**WHAT THE EXERCISE ASKS**
Reproduce the part of the rows that opens with the line containing "最後の言葉を絞り出すように言" and closes with the last line of the rows, both included.
= Beginning of Section =
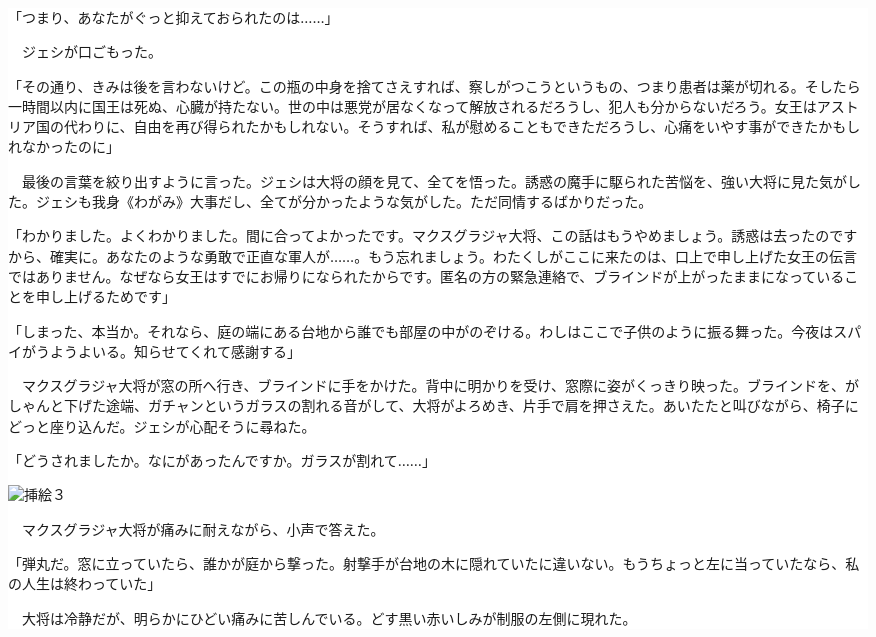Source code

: 「つまり、あなたがぐっと抑えておられたのは……」

　ジェシが口ごもった。

「その通り、きみは後を言わないけど。この瓶の中身を捨てさえすれば、察しがつこうというもの、つまり患者は薬が切れる。そしたら一時間以内に国王は死ぬ、心臓が持たない。世の中は悪党が居なくなって解放されるだろうし、犯人も分からないだろう。女王はアストリア国の代わりに、自由を再び得られたかもしれない。そうすれば、私が慰めることもできただろうし、心痛をいやす事ができたかもしれなかったのに」

　最後の言葉を絞り出すように言った。ジェシは大将の顔を見て、全てを悟った。誘惑の魔手に駆られた苦悩を、強い大将に見た気がした。ジェシも我身《わがみ》大事だし、全てが分かったような気がした。ただ同情するばかりだった。

「わかりました。よくわかりました。間に合ってよかったです。マクスグラジャ大将、この話はもうやめましょう。誘惑は去ったのですから、確実に。あなたのような勇敢で正直な軍人が……。もう忘れましょう。わたくしがここに来たのは、口上で申し上げた女王の伝言ではありません。なぜなら女王はすでにお帰りになられたからです。匿名の方の緊急連絡で、ブラインドが上がったままになっていることを申し上げるためです」

「しまった、本当か。それなら、庭の端にある台地から誰でも部屋の中がのぞける。わしはここで子供のように振る舞った。今夜はスパイがうようよいる。知らせてくれて感謝する」

　マクスグラジャ大将が窓の所へ行き、ブラインドに手をかけた。背中に明かりを受け、窓際に姿がくっきり映った。ブラインドを、がしゃんと下げた途端、ガチャンというガラスの割れる音がして、大将がよろめき、片手で肩を押さえた。あいたたと叫びながら、椅子にどっと座り込んだ。ジェシが心配そうに尋ねた。

「どうされましたか。なにがあったんですか。ガラスが割れて……」

![挿絵３](https://www.aozora.gr.jp/cards/002043/files/fig59605_04.png)

　マクスグラジャ大将が痛みに耐えながら、小声で答えた。

「弾丸だ。窓に立っていたら、誰かが庭から撃った。射撃手が台地の木に隠れていたに違いない。もうちょっと左に当っていたなら、私の人生は終わっていた」

　大将は冷静だが、明らかにひどい痛みに苦しんでいる。どす黒い赤いしみが制服の左側に現れた。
= End of Section =
**ANSWER TO THE EXERCISE**
　最後の言葉を絞り出すように言った。ジェシは大将の顔を見て、全てを悟った。誘惑の魔手に駆られた苦悩を、強い大将に見た気がした。ジェシも我身《わがみ》大事だし、全てが分かったような気がした。ただ同情するばかりだった。

「わかりました。よくわかりました。間に合ってよかったです。マクスグラジャ大将、この話はもうやめましょう。誘惑は去ったのですから、確実に。あなたのような勇敢で正直な軍人が……。もう忘れましょう。わたくしがここに来たのは、口上で申し上げた女王の伝言ではありません。なぜなら女王はすでにお帰りになられたからです。匿名の方の緊急連絡で、ブラインドが上がったままになっていることを申し上げるためです」

「しまった、本当か。それなら、庭の端にある台地から誰でも部屋の中がのぞける。わしはここで子供のように振る舞った。今夜はスパイがうようよいる。知らせてくれて感謝する」

　マクスグラジャ大将が窓の所へ行き、ブラインドに手をかけた。背中に明かりを受け、窓際に姿がくっきり映った。ブラインドを、がしゃんと下げた途端、ガチャンというガラスの割れる音がして、大将がよろめき、片手で肩を押さえた。あいたたと叫びながら、椅子にどっと座り込んだ。ジェシが心配そうに尋ねた。

「どうされましたか。なにがあったんですか。ガラスが割れて……」

![挿絵３](https://www.aozora.gr.jp/cards/002043/files/fig59605_04.png)

　マクスグラジャ大将が痛みに耐えながら、小声で答えた。

「弾丸だ。窓に立っていたら、誰かが庭から撃った。射撃手が台地の木に隠れていたに違いない。もうちょっと左に当っていたなら、私の人生は終わっていた」

　大将は冷静だが、明らかにひどい痛みに苦しんでいる。どす黒い赤いしみが制服の左側に現れた。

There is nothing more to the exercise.